Problem to solve:
Output only the lines below from the one containing "right elbow: (447, 400)" to the one containing "left back paw: (572, 455)", exactly as written, both ends kept.

Material provided:
__________
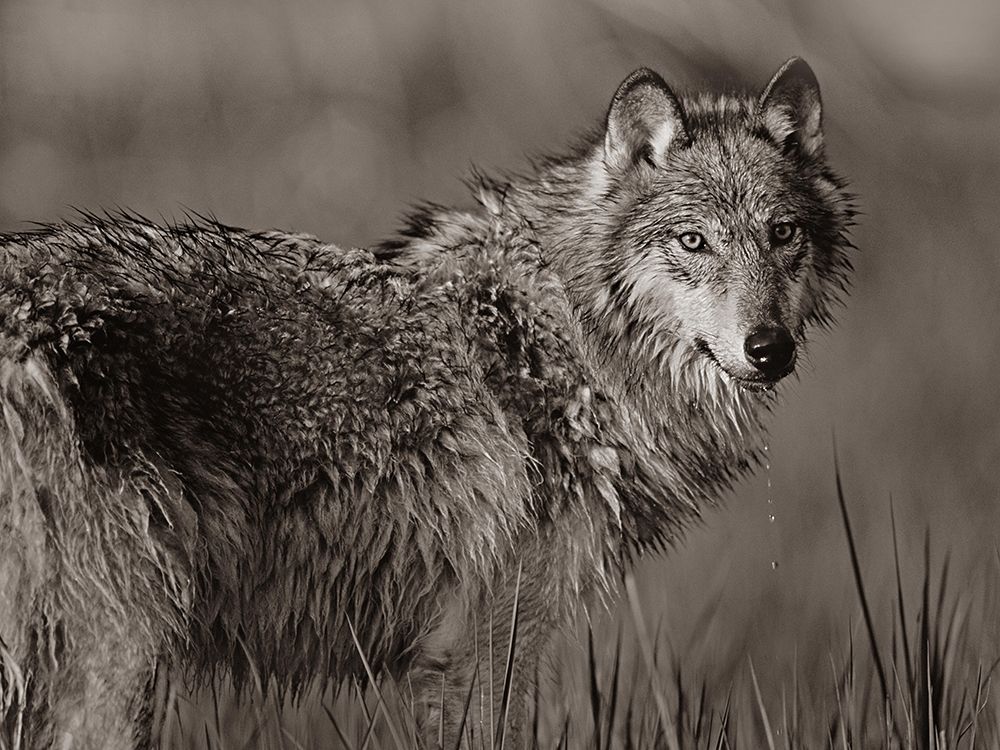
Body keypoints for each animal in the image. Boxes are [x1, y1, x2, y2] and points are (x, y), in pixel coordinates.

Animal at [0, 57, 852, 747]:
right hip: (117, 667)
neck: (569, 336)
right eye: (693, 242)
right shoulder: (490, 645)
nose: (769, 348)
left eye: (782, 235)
__________
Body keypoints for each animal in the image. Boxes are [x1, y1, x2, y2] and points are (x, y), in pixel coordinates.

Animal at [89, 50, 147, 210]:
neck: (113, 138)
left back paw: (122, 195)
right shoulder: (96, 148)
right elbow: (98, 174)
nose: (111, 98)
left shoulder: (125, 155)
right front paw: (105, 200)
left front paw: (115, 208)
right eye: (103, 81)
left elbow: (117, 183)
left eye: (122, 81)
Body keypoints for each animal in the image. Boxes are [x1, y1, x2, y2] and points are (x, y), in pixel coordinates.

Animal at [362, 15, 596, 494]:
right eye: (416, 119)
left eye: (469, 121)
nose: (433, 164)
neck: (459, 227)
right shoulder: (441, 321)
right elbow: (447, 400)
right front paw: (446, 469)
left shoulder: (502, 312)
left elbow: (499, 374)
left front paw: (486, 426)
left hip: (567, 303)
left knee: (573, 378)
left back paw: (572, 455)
__________
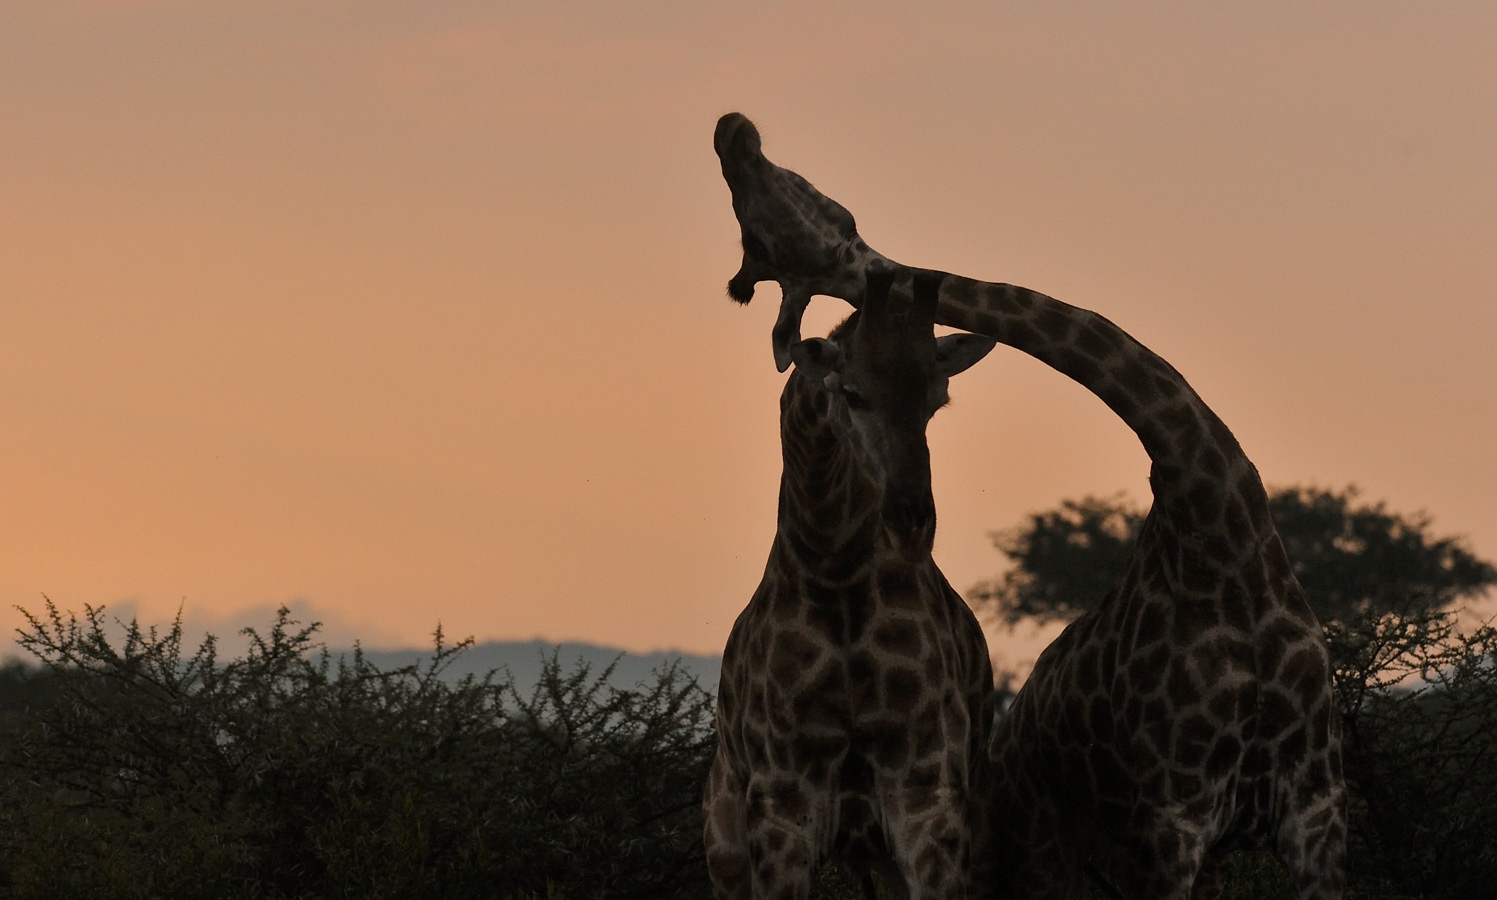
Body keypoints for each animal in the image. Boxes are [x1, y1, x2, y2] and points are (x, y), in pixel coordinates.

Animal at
__________
The completed task:
right elbow: (447, 400)
right front paw: (446, 469)
left shoulder: (502, 312)
left elbow: (499, 374)
left front paw: (486, 426)
left hip: (567, 303)
left knee: (573, 378)
left back paw: (572, 455)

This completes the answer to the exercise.